The results were dazzlingly clever solutions to simple but often vexing problems. One team designed a collapsible travel coffee cup that can be tucked in a briefcase or backpack, potentially eliminating millions of paper cups in coffee shops. Another team came up with a sleek bicycle helmet that doubles as lock, solving the thorny bike commuter problem of what to do with the bulky helmet at work.
A stackable, reusable, recyclable, easy-to-open, and easy-to-pour plastic cereal box was developed by another team. The box eliminates the need for the inner plastic bag found in cardboard cereal boxes.
Other projects were aimed at improving health. A device for newborn infants with jaundice delivers phototherapy to treat the condition. An infant sleep positioner allows parents to secure and track the side position in which a baby is sleeping. This helps prevent certain skull shape deformities in infant babies.
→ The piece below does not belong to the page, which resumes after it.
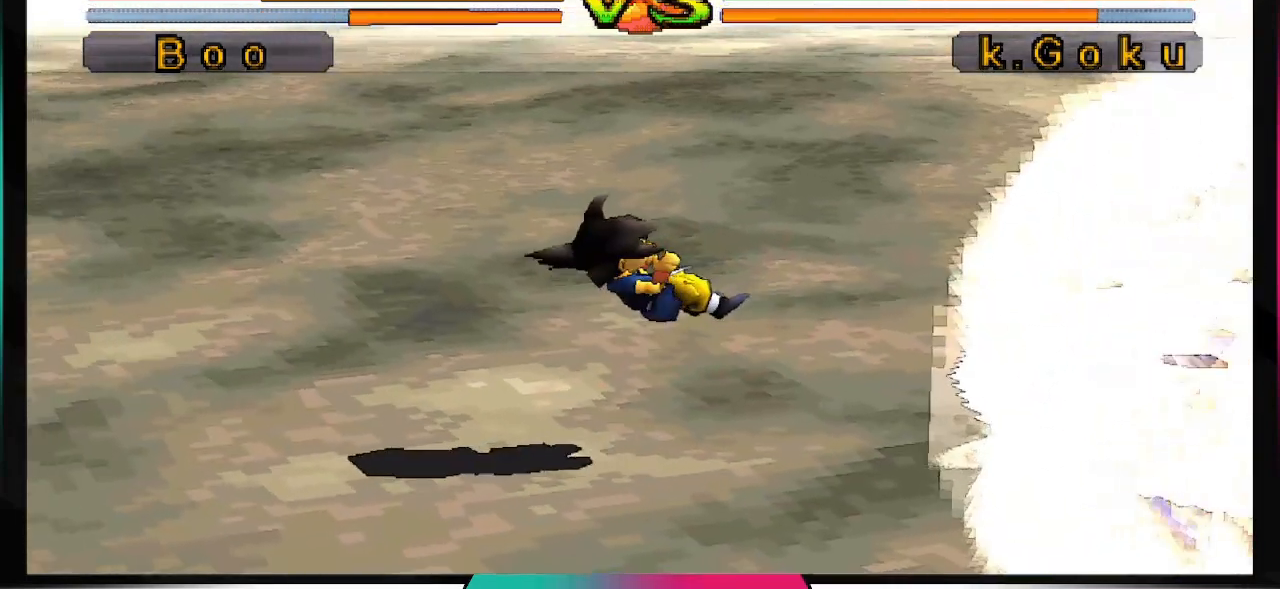
{"buttons": [], "left_stick": "center", "right_stick": "center", "events": []}
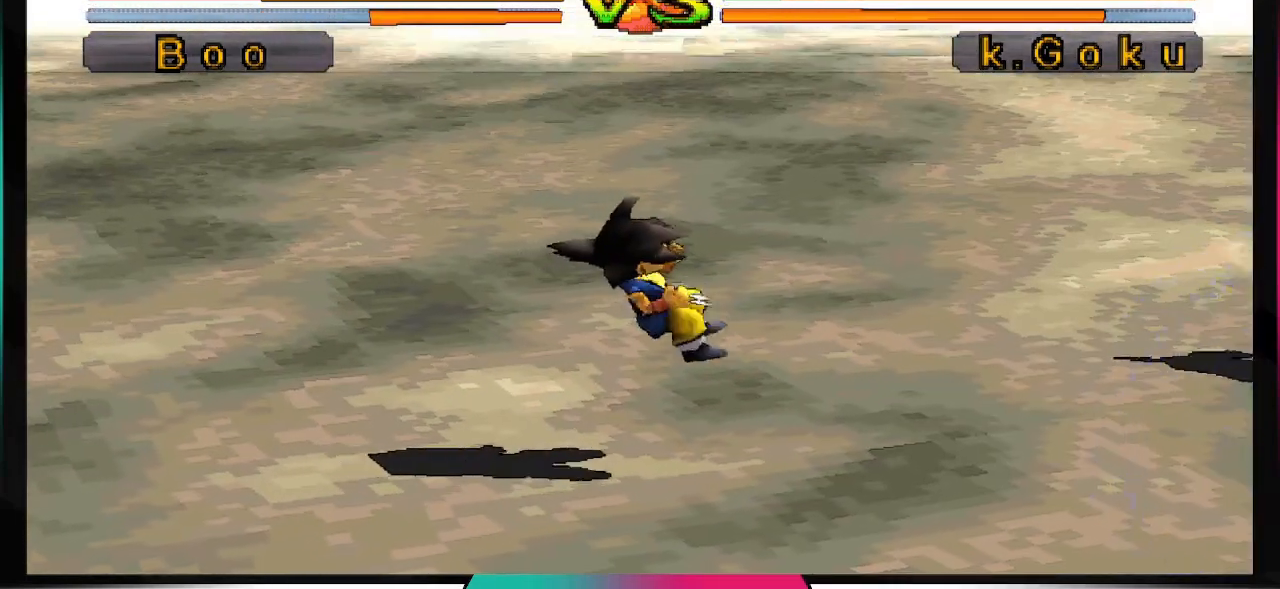
{"buttons": [], "left_stick": "center", "right_stick": "center", "events": []}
Eppinger developed the Product Design and Development course over 20 years ago. Similar interdisciplinary courses modeled after it now exist at dozens of universities.
"The course has evolved a lot over 20 years," said Eppinger. "Everything is digital today. The students use the best tools and modern techniques. There are more environmental concerns today."
Some products developed in the class in past years have found commercial success. A student team that came up with a plastic paint can patented the invention, which is used by Sherwin-Williams, Dutch Boy, and Martha Stewart Paints. A device that salts the rim of a margarita glass won a major prize.
But while it's nice when something developed in class gets patented or sold in stores, this is not the point of the class, according to Eppinger. "The goal is to learn the process," he said.
The students have very different areas of expertise, and they learn to work cooperatively. The RISD students know how to design the product, while the MIT engineering students can make it, and the Sloan students can determine how to turn it into a business.
"The teamwork was the most important thing to me," RISD student Anthony Chang said. "I wanted to work with people from different backgrounds. In the real world that's what you do."
Sloan student Stephen Andrew Hale said, "I learned a lot working in a cross-functional team under a tight time pressure."
Several of the teams had corporate sponsors. Nokia supported a team that developed combination search and social networking uses for smart phones. A team that developed a box-like portable computer with a laser keyboard and built-in projector was sponsored by Intel.
A non-profit, Design that Matters, sponsored the team that produced the infant phototherapy device. The organization will explore distributing the device to clinics in Vietnam.
Cambridge-based Design that Matters has sponsored teams in past years and has acquired usable products from the MIT class, according to the company's CEO Tim Prestero. "We want to work with next year's geniuses—before they get accredited," he said.